The Special Investigations Unit and PharmaCare Audit Intelligence team identified a disturbing link between doctors, pharmacists, assisted living residences, and organized crime, where prescription opioids meant to replace illicit drugs are instead being diverted, sold, and trafficked at scale.
“A significant portion of the opioids being freely prescribed by doctors and pharmacists are not being consumed by their intended recipients,” the document states.
It suggests that financial incentives have created a business model for organized crime, asserting that “prescribed alternatives (safe supply opioids) are trafficked provincially, nationally, and internationally,” and that “proceeds of fraud” are being used to pay incentives to doctors, pharmacists, and intermediaries.
BC Conservative critic Elenore Sturko, a former RCMP officer, began raising concerns about the program two years ago after hearing anecdotes about prescribed opioids being trafficked. She asserts that the program is a failure in public policy and insists that Provincial Health Officer Dr. Bonnie Henry be dismissed for having “denied and downplayed” problems as they emerged. Sturko also argues that B.C. must change its drug policy in light of U.S. President Donald Trump’s stance linking the trafficking of fentanyl and other opioids to potential trade sanctions against Canada.

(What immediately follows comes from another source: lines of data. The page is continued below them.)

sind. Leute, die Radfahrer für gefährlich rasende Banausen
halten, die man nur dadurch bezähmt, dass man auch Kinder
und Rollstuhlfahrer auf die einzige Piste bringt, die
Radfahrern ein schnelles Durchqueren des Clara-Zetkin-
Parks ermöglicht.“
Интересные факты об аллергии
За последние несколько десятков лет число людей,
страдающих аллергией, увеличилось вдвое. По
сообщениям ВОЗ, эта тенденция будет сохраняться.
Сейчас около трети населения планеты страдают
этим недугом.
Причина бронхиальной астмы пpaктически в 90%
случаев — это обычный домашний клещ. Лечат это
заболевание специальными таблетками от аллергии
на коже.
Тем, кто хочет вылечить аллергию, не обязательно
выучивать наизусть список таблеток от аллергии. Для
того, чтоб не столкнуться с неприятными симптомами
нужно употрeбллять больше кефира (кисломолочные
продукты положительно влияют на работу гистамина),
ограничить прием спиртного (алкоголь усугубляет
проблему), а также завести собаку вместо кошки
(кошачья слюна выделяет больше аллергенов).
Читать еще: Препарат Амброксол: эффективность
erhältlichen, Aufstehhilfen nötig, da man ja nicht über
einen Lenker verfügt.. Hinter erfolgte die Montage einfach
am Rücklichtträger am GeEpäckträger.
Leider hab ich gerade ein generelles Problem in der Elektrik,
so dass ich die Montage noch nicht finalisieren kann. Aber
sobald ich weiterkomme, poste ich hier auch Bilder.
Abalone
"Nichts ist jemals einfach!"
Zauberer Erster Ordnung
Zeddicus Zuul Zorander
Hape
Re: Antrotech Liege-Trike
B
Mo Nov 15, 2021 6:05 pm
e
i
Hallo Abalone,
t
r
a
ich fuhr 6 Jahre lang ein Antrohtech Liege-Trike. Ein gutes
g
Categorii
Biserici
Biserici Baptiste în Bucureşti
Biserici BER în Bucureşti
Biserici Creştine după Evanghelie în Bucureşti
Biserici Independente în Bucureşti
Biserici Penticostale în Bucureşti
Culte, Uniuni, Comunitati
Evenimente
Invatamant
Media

The document shows that PharmaCare’s dispensing fee loophole has incentivized pharmacies to maximize billings per patient, with some locations charging up to $11,000 per patient per year—compared to just $120 in normal cases.

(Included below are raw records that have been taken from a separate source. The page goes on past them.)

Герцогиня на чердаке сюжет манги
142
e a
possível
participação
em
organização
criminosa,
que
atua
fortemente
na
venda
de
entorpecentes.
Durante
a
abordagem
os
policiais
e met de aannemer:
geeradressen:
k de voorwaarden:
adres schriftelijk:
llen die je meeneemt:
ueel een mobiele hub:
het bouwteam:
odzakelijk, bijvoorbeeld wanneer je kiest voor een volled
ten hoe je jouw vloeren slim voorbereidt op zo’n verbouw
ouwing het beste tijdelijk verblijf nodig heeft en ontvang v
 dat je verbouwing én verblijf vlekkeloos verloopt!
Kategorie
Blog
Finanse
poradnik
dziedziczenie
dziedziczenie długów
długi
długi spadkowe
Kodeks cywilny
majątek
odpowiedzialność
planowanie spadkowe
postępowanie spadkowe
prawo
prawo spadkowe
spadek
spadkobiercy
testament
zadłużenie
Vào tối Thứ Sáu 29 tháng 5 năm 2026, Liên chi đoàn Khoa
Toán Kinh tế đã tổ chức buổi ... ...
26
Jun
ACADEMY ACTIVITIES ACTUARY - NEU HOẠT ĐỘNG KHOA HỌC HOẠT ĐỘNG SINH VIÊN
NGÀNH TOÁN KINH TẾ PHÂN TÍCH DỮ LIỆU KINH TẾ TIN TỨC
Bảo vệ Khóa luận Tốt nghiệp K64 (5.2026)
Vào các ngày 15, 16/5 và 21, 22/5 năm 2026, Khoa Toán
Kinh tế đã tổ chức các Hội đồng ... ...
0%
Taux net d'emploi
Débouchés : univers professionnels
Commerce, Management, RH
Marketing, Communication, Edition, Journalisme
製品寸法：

Perhaps most alarming is the deep infiltration of B.C.’s safer supply program by criminal networks. The Ministry of Health report lists “Gang Members/Organized Crime” as key players in the prescription drug pipeline, which includes “Doctors, pharmacies, and assisted living residences.”
This revelation confirms long-standing fears that B.C.’s “safe supply” policy—originally designed to prevent deaths from contaminated street drugs—is instead sometimes supplying criminal organizations with pharmaceutical-grade opioids.
The leaked audit shows from 2022 to 2024, a staggering 22,418,000 doses of opioids were prescribed by doctors and pharmacists to approximately 5,000 clients in B.C., including fentanyl patches.
Beyond organized crime’s direct involvement, pharmacies themselves have exploited regulatory gaps to generate massive profits from PharmaCare’s policies:
- Pharmacies offer kickbacks to doctors, housing staff, and medical professionals to steer patients toward specific locations.
- Financial incentives fuel fraud, with multiple investigations identifying 60+ pharmacies offering incentives to clients.
- Non-health professionals, including housing staff, are witnessing OAT (opioid agonist treatment) dosing, violating patient safety protocols.